_EXERCISE DETAILS_
Go through the entries below and pick out every line with "view".

_GIVEN ENTRIES_
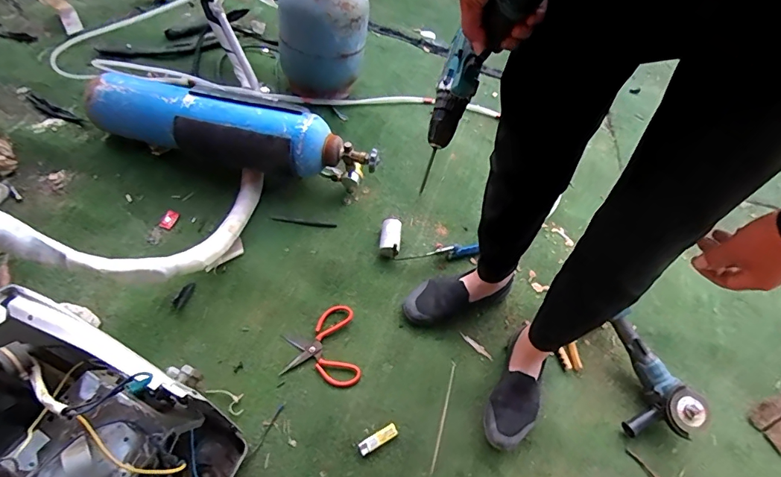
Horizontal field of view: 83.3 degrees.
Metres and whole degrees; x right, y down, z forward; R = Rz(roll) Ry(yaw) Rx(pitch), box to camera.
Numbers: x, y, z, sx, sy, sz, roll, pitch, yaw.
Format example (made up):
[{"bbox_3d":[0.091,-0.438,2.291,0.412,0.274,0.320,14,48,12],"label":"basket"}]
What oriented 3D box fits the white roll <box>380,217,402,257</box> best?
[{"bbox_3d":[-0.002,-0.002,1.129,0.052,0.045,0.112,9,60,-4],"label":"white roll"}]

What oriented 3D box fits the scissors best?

* * *

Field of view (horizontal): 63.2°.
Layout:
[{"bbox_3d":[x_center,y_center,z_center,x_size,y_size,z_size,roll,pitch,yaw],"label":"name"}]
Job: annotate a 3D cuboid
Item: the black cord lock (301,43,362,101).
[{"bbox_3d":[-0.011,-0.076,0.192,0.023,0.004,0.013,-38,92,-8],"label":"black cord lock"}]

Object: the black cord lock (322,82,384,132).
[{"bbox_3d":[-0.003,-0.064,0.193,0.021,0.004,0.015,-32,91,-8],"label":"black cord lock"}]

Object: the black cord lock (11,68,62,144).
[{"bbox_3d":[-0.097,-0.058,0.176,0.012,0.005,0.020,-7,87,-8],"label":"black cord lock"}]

---

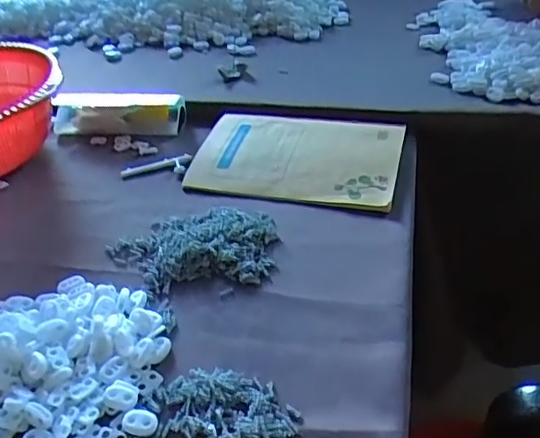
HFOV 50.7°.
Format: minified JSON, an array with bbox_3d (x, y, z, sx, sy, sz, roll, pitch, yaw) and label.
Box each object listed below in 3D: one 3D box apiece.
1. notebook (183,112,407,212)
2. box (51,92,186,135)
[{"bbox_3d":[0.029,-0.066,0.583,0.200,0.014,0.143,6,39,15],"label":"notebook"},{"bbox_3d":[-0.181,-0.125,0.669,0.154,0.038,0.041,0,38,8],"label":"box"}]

_SOLUTION FOR THIS EXERCISE_
Horizontal field of view: 83.3 degrees.
Field of view (horizontal): 63.2°.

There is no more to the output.